Rows excerpted from a collection:
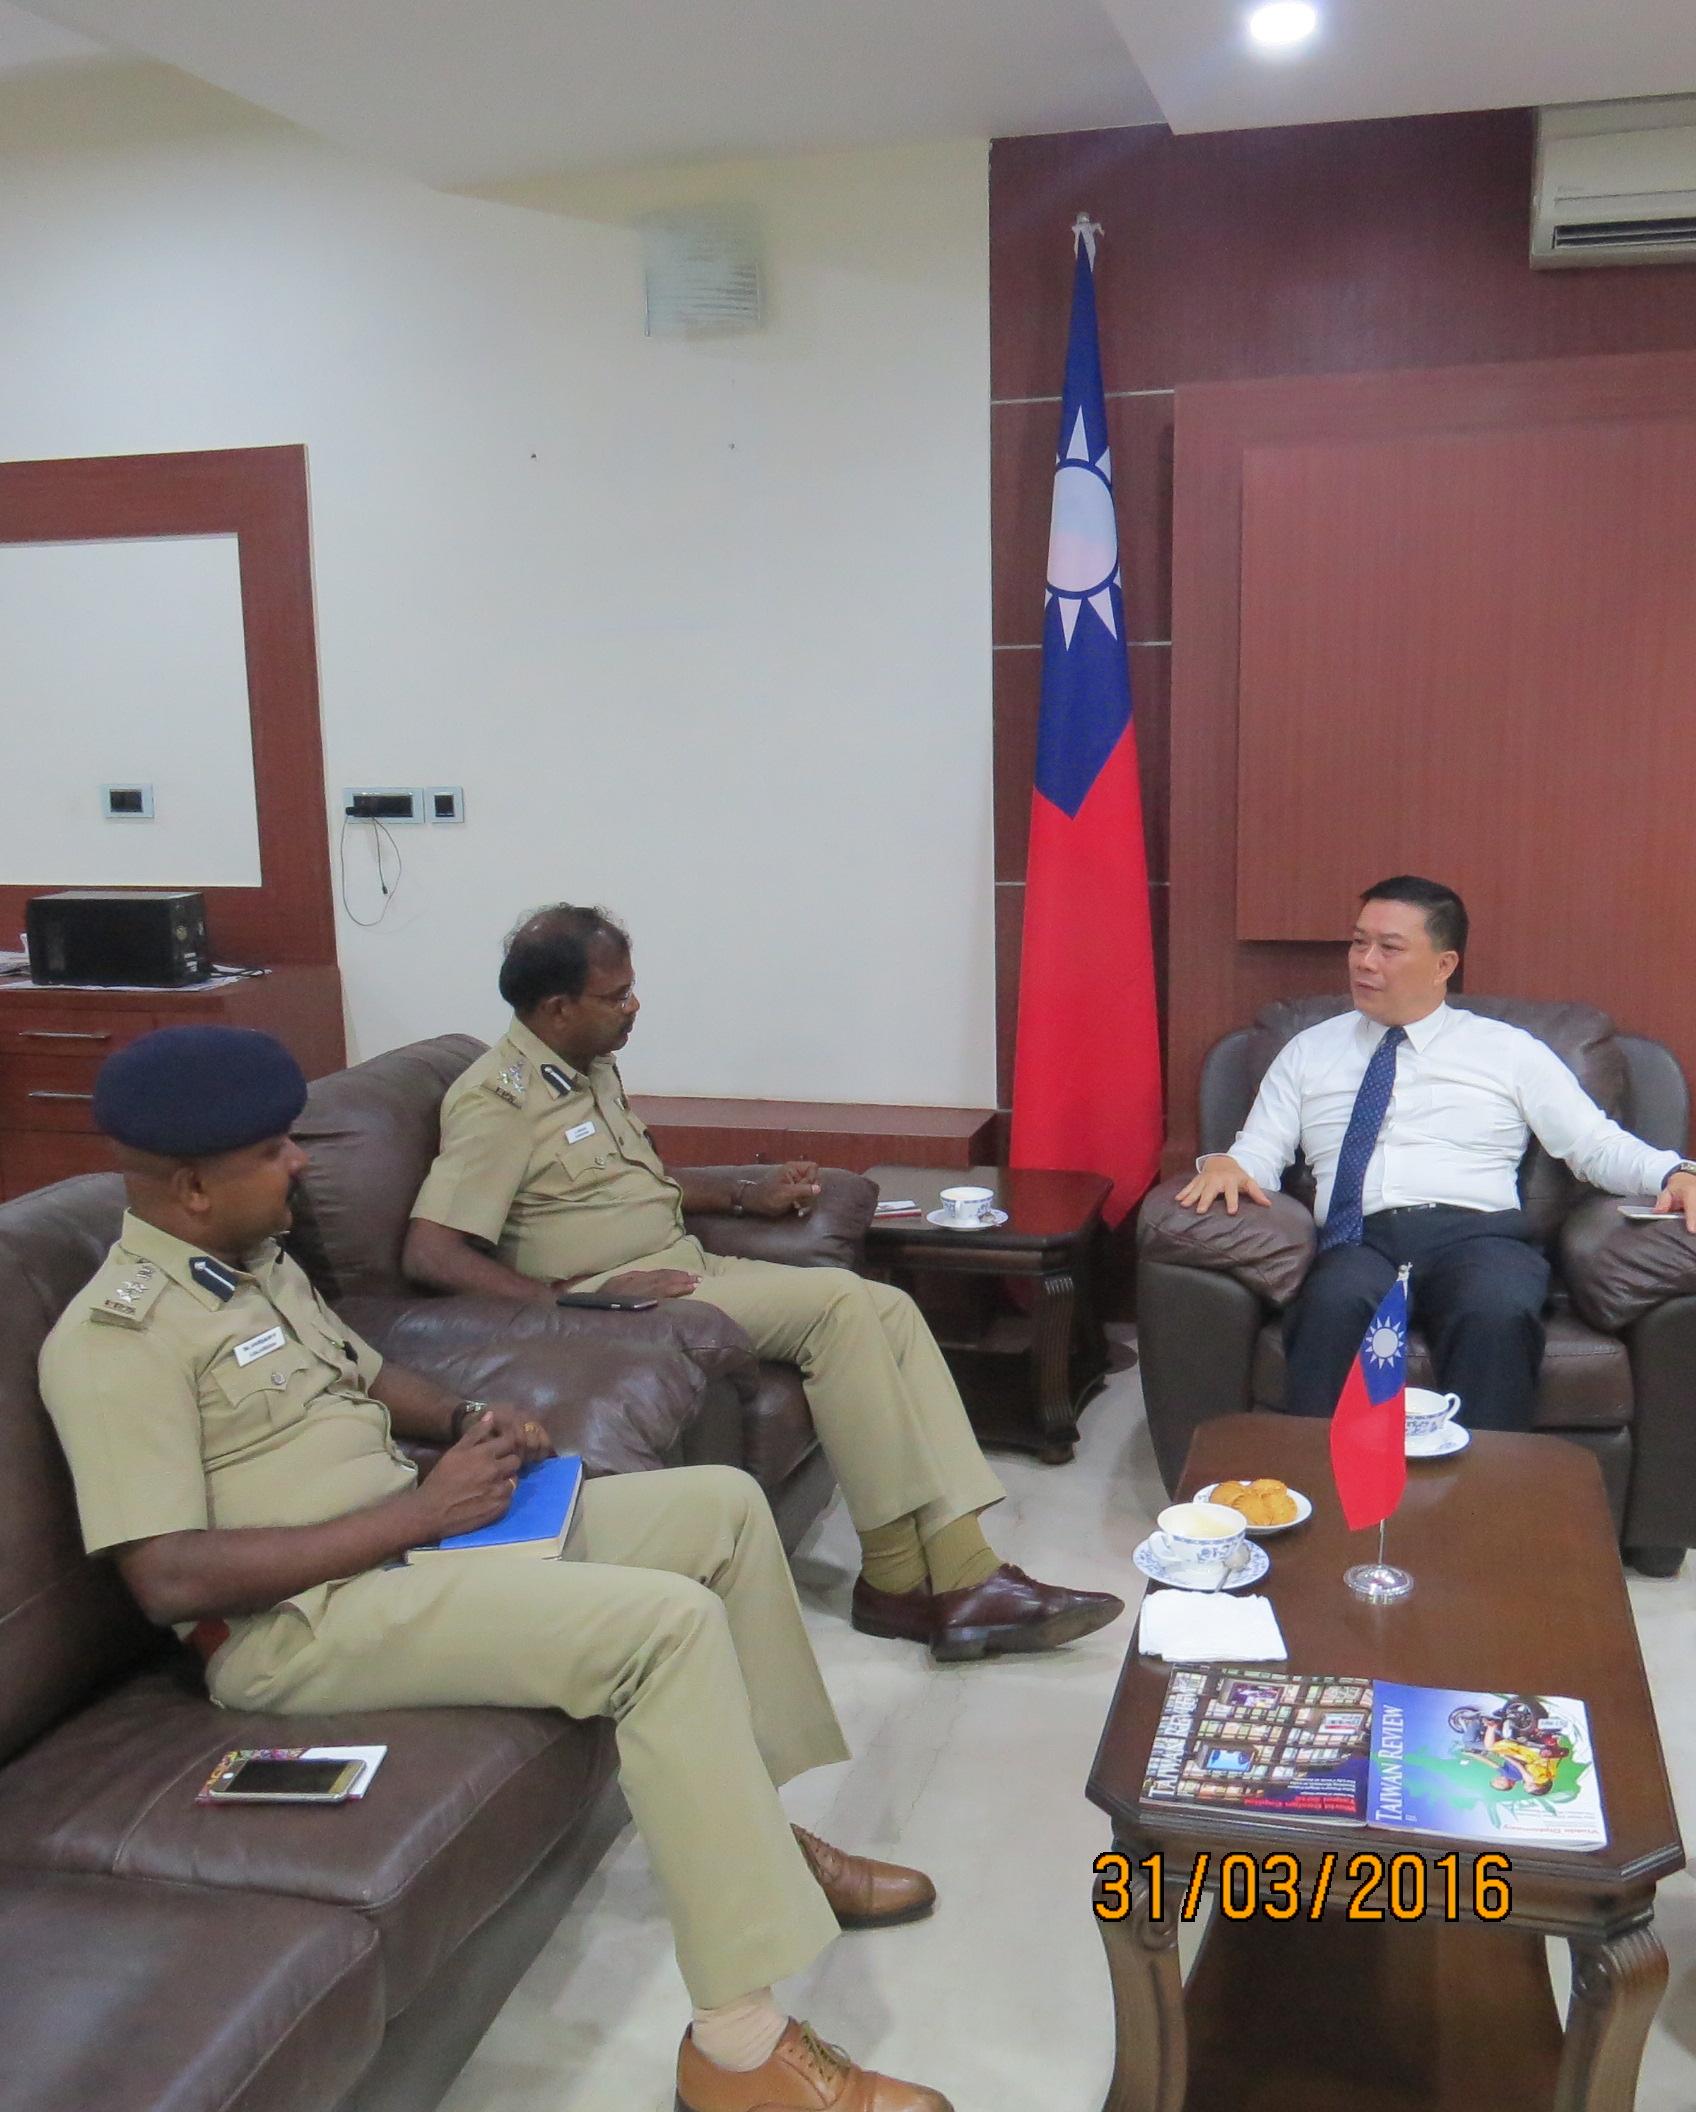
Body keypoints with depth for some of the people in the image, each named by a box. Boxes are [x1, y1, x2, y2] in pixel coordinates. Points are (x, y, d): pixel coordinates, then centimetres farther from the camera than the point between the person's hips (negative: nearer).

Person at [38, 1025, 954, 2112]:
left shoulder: (260, 1263, 12)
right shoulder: (116, 1334, -17)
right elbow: (171, 1579, -24)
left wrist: (466, 1420, 3)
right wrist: (417, 1512, -22)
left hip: (413, 1536, 10)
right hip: (306, 1619, -10)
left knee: (723, 1504, 6)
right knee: (669, 1623, -28)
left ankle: (761, 1834, 15)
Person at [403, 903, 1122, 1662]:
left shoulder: (591, 1067, 14)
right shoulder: (498, 1099, -14)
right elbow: (429, 1255, -21)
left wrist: (746, 1194, 17)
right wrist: (567, 1297, -26)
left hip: (680, 1265, 9)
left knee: (890, 1309, -6)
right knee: (836, 1301, -23)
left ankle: (963, 1571, -12)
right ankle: (893, 1580, -14)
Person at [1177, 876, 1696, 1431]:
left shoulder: (1510, 1050, 18)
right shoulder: (1308, 1052, 22)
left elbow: (1596, 1144, 14)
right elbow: (1259, 1152, 17)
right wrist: (1225, 1165, -6)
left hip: (1478, 1234, 0)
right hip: (1358, 1242, 1)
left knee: (1499, 1314, -37)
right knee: (1335, 1306, -36)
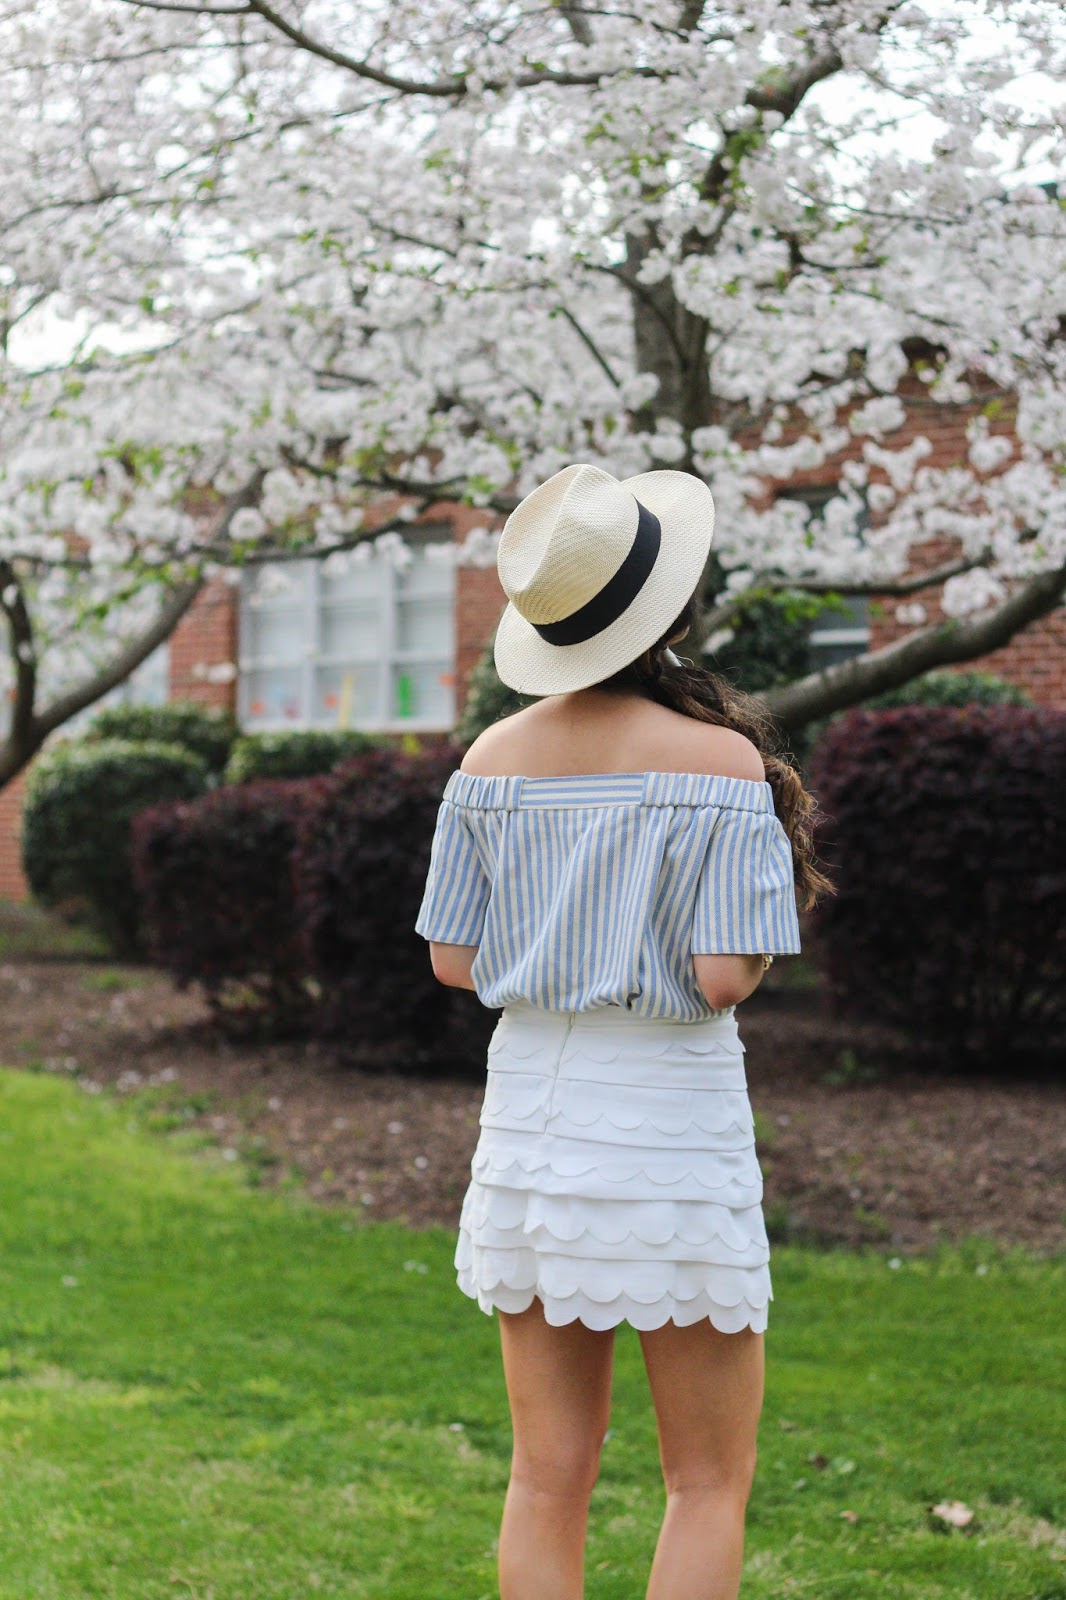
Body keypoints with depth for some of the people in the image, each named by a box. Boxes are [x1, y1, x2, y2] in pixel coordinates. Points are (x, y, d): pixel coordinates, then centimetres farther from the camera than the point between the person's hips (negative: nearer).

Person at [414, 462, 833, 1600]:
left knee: (549, 1480, 10)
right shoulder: (723, 761, -13)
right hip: (672, 1120, -5)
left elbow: (455, 961, 5)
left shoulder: (493, 758, 2)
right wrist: (765, 917, 4)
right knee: (709, 1482, 9)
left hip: (529, 1116, 5)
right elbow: (726, 978, -16)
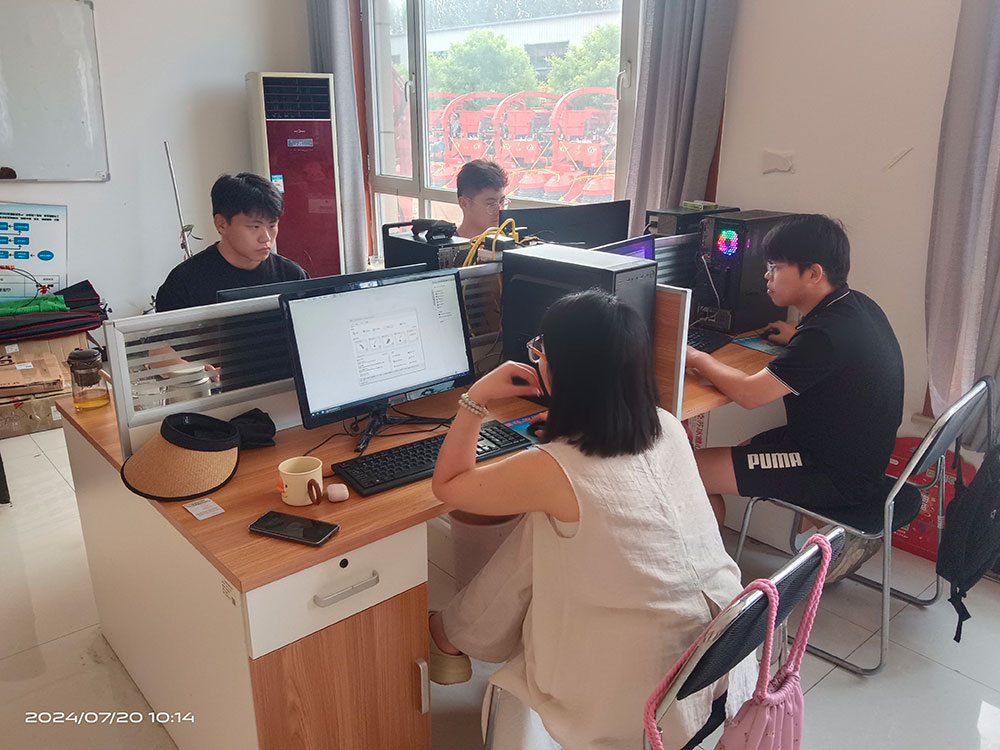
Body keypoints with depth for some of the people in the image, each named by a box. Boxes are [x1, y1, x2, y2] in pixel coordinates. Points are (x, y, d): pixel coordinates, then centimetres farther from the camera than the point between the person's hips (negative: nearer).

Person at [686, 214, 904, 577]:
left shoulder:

■ **Work order**: Write out the rows again, starting at the beginning of the rows and ending at the line that contains "right elbow: (726, 978, -16)", with both ends included and every line kept. Add -117 to each number in the keypoint values (the x, y and depth figures), and leave the pictures out of the answer.

■ **Your solution**:
Body keypoints with depth for some of the people in the image, each named by a box. Boxes are [x1, y1, x2, y2] in pixel coordinates. Points are (x, y, d): pixel coordinates, then centimetres farther from the camera than the point between the person's hips (negative: nearer).

Person at [38, 1025, 954, 2112]:
left shoulder: (143, 1146, -105)
right shoulder: (-1, 1217, -134)
right elbow: (54, 1462, -141)
left wrist: (349, 1303, -114)
right wrist: (300, 1395, -139)
left hip: (296, 1419, -107)
right hip: (189, 1502, -127)
left knee: (606, 1387, -111)
right knee: (552, 1506, -145)
left ankle: (644, 1717, -102)
Person at [403, 903, 1122, 1662]:
left shoulder: (474, 950, -103)
right shoulder: (381, 982, -131)
right elbow: (312, 1138, -138)
left wrist: (629, 1077, -100)
right wrist: (450, 1180, -143)
left hip: (563, 1148, -108)
left knee: (773, 1192, -123)
right knee: (719, 1184, -140)
left ankle: (846, 1454, -129)
right ankle: (776, 1463, -131)
Person at [1177, 876, 1696, 1431]:
left shoulder: (1393, 933, -99)
right shoulder: (1191, 935, -95)
left elbow: (1479, 1027, -103)
right elbow: (1142, 1035, -100)
right wrist: (1108, 1048, -123)
left hip: (1361, 1117, -117)
right hip: (1241, 1125, -116)
left knee: (1382, 1197, -154)
right knee: (1218, 1189, -153)
Body keypoints with depth for some of the people in the image, each named by a box. Boxes are [x1, y1, x2, y2] in pixel coordinates. Points are (x, y, d): pixel coordinates, then centimetres farther from the camera than the point between the person's hips (negative: nearer).

Person at [414, 462, 833, 1600]:
left knee: (432, 1363, -107)
right shoulder: (606, 644, -130)
right hip: (555, 1003, -122)
left elbow: (338, 844, -112)
left shoulder: (376, 641, -115)
right wrist: (648, 800, -113)
right knee: (592, 1365, -108)
left hip: (412, 999, -112)
right elbow: (609, 861, -133)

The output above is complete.